December 15, 2003 BLACKSBURG His eyes bulge. His pulse quickens. He breathes a little heavier. The topic isn't nearly as exciting as you think it might be, but it's still enough to cause Seth Greenberg, the men's basketball coach at Virginia Tech, some serious anxiety. Less than a month before the Hokies began their first and last Big East season under Greenberg before bolting to the ACC, he shuddered to think where his team would stack up in the Big East. He knew, but he even joked that he didn't want to say. Then again, how could he really know? He hadn't even had the luxury of working with his entire team. But he had worked with his players long enough in the early season to know they had some serious deficiencies in perimeter defense, shooting and toughness.
Those same three shortcomings likely will make life difficult in Blacksburg for Greenberg over the next few months, because it may not get much better.
There's nothing like watching an opposing team's guards race up the court, knowing those guards want to shoot, and still not being able to stop them. That was one of the many frustrating realities Greenberg had to deal with early in the season.
Greenberg's freshman guards, Zabian Dowdell and Jamon Gordon, showed flashes of brilliance on offense, but they have a long way to go on defense. It was so bad in the first few games of the season that Greenberg adjusted his philosophy and dragged the entire defense up a few feet, giving his guards an opportunity to get into the flow a little earlier. The Hokies spent recent practices focusing primarily on denying passes and forcing ball-handlers to one side of the court. It was fundamental stuff, but the Hokies' young guards had to start somewhere.
In Virginia Tech's first seven games, opponents' guards shot 49 percent (58-for-118) from the floor, including 43 percent (21-49) from three-point range. The second statistic was the most troubling to Greenberg. It was as if his guards had their hands tied behind their backs, physically incapable of contesting a shot. There may have been an easy reason his guards were so lackadaisical on the defensive end.

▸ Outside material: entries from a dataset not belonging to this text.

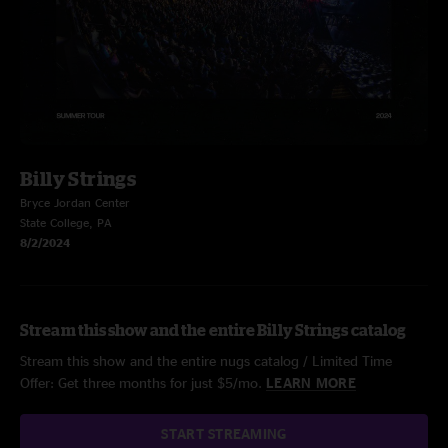
Billy Strings
Bryce Jordan Center
State College, PA
8/2/2024
Stream this show and the entire Billy Strings catalog
Stream this show and the entire nugs catalog / Limited Time
Offer: Get three months for just $5/mo.
LEARN MORE
START STREAMING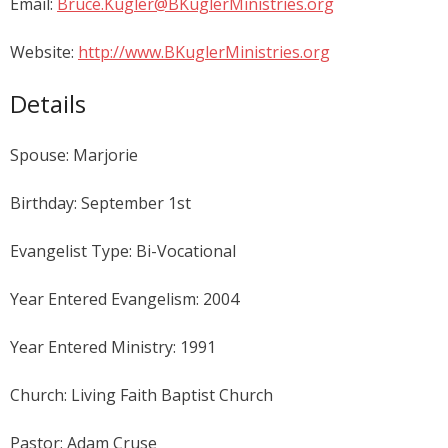
Email:
Bruce.Kugler@BKuglerMinistries.org
Website:
http://www.BKuglerMinistries.org
Details
Spouse: Marjorie
Birthday: September 1st
Evangelist Type: Bi-Vocational
Year Entered Evangelism: 2004
Year Entered Ministry: 1991
Church: Living Faith Baptist Church
Pastor: Adam Cruse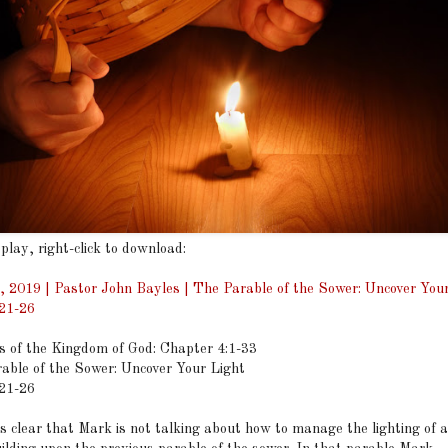
 play, right-click to download:
, 2019 | Pastor John Bayles | The Parable of the Sower: Uncover Your
21-26
s of the Kingdom of God: Chapter 4:1-33
able of the Sower: Uncover Your Light
21-26
lear that Mark is not talking about how to manage the lighting of 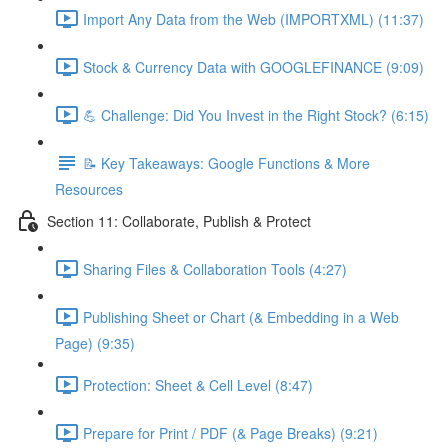
Import Any Data from the Web (IMPORTXML) (11:37)
Stock & Currency Data with GOOGLEFINANCE (9:09)
💪 Challenge: Did You Invest in the Right Stock? (6:15)
📝 Key Takeaways: Google Functions & More
Resources
Section 11: Collaborate, Publish & Protect
Sharing Files & Collaboration Tools (4:27)
Publishing Sheet or Chart (& Embedding in a Web
Page) (9:35)
Protection: Sheet & Cell Level (8:47)
Prepare for Print / PDF (& Page Breaks) (9:21)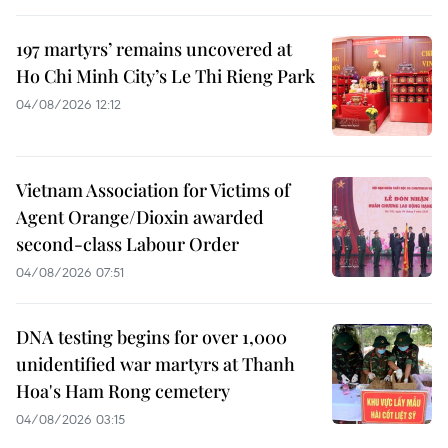
197 martyrs’ remains uncovered at
Ho Chi Minh City’s Le Thi Rieng Park
04/08/2026 12:12
Vietnam Association for Victims of
Agent Orange/Dioxin awarded
second-class Labour Order
04/08/2026 07:51
DNA testing begins for over 1,000
unidentified war martyrs at Thanh
Hoa's Ham Rong cemetery
04/08/2026 03:15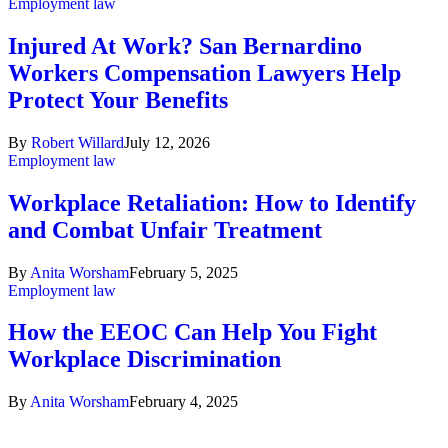
Employment law
Injured At Work? San Bernardino
Workers Compensation Lawyers Help
Protect Your Benefits
By
Robert Willard
July 12, 2026
Employment law
Workplace Retaliation: How to Identify
and Combat Unfair Treatment
By
Anita Worsham
February 5, 2025
Employment law
How the EEOC Can Help You Fight
Workplace Discrimination
By
Anita Worsham
February 4, 2025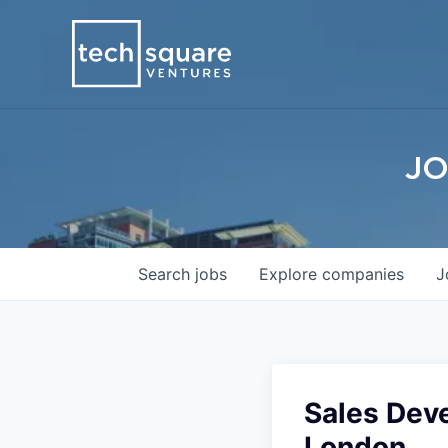
JO
Search
jobs
Explore
companies
J
Sales Dev
London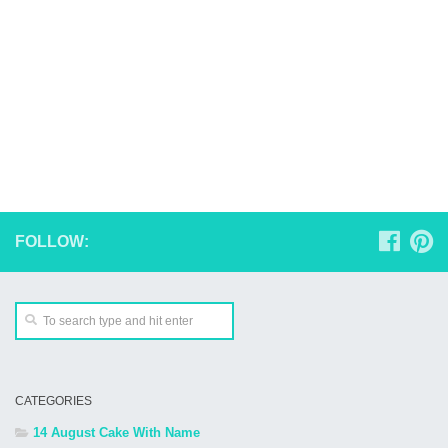
FOLLOW:
CATEGORIES
14 August Cake With Name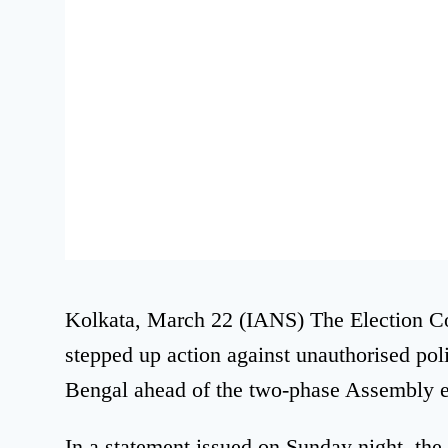
Kolkata, March 22 (IANS) The Election C
stepped up action against unauthorised pol
Bengal ahead of the two-phase Assembly e
In a statement issued on Sunday night, the 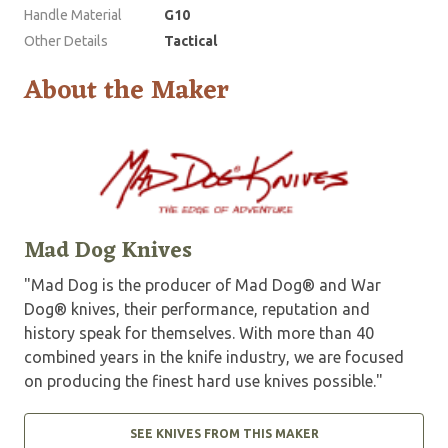
Handle Material
G10
Other Details
Tactical
About the Maker
Mad Dog Knives
"Mad Dog is the producer of Mad Dog® and War
Dog® knives, their performance, reputation and
history speak for themselves. With more than 40
combined years in the knife industry, we are focused
on producing the finest hard use knives possible."
SEE KNIVES FROM THIS MAKER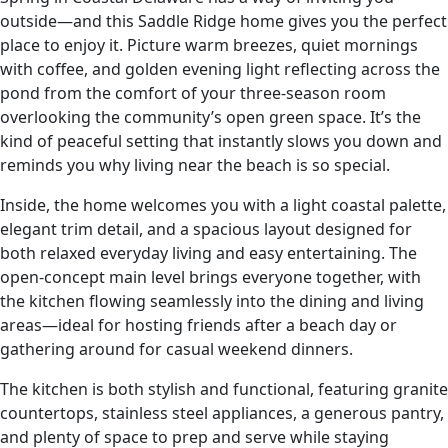
outside—and this Saddle Ridge home gives you the perfect
place to enjoy it. Picture warm breezes, quiet mornings
with coffee, and golden evening light reflecting across the
pond from the comfort of your three-season room
overlooking the community’s open green space. It’s the
kind of peaceful setting that instantly slows you down and
reminds you why living near the beach is so special.
Inside, the home welcomes you with a light coastal palette,
elegant trim detail, and a spacious layout designed for
both relaxed everyday living and easy entertaining. The
open-concept main level brings everyone together, with
the kitchen flowing seamlessly into the dining and living
areas—ideal for hosting friends after a beach day or
gathering around for casual weekend dinners.
The kitchen is both stylish and functional, featuring granite
countertops, stainless steel appliances, a generous pantry,
and plenty of space to prep and serve while staying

Much was made of Tech's injury troubles in the early going. In the first three weeks of the season, the Hokies never had more than six or seven scholarship players in practice at any given time. Even some of their walk-ons got banged up, forcing them to use a manager or two in some practice drills.
Greenberg asked a lot of his freshman guards because injuries forced him to do so. Through eight games, Dowdell averaged a team-high 38 minutes per game. That was two more than senior forward Bryant Matthews, who was leading the team in points and rebounds.
Severe injury troubles are nothing new for Greenberg. In his last four years at South Florida, his last stop before coming to Tech, he had to endure five players going down with anterior cruciate ligament tears, two with stress fractures and one with a broken hand. Still, there's no formula to overcome such things.
My wife says I'm cursed, Greenberg said.
Big Concerns: Defense, Toughness
Cursed or not, when Dowdell and Gordon match up against walk-ons in practice, it stands to reason that there's not nearly as much incentive to get a hand in a shooter's face. Though the Hokies' four walk-ons played sizable roles early in the season, nobody was going to confuse their shooting acumen with that of Dell Curry any time soon.
We're fine against the managers, Greenberg said. We're not doing such a good job defending against Ohio State. That becomes the real issue.
It was a different story in the low post, where the Hokies were very solid defensively in November and early December. They out-rebounded opponents by nearly five boards in the first eight games of the season. In that same span, no opposing forward or center scored more than 16 points against the Hokies, and only one grabbed double-digit rebounds. With the recovery of forward Coleman Collins from a broken foot, Tech should remain solid at keeping opposing big men at bay.
Collins, a 6-8, 215-pound freshman, also may help the Hokies get a little better shooting the ball. He has started to develop a pretty jump hook and has range nearly out to the three-point line. Before Collins returned Dec. 13, with 15 points in a 73-60 victory against Radford, reserve forward Allen Calloway was the only Hokie shooting better than 50 percent from the floor.
Part of the Hokies' problem has been finding good leaders for the six freshmen to emulate. Matthews, excellent in all phases in the early season, has done an outstanding job of leading by example. But he's not a vocal guy. Greenberg would love to have a younger player emerge as a get-in-his-teammate's-face kind of guy. Since Gordon has stepped up to become Tech's apparent No. 2 scoring option, Greenberg probably would love to see that kind of attitude from him.
That same sentiment applies to the Hokies' lack of toughness. Greenberg wonders if his team knows how to set a screen sometimes. He wonders if they're afraid to take a hit. It was the kind of thing he worried about as his team prepared to start play in the black-and-blue Big East. But those worries about the Connecticuts and Syracuses on the future slate were secondary. He had problems closer to home to address.
We can't worry about the (Big East) yet, Greenberg said. We've got to worry about ourselves. We can't worry about how we prepare for this team or that or these guys. All that stuff will come. If we can defend the perimeter a little bit better, if we can contest shots a little bit better. Are we going to have better flow in transition in the offense? Are we going to set better screens and actually hit somebody? That'd be an interesting experience for them. If we get better at those things, then we'll be more competitive.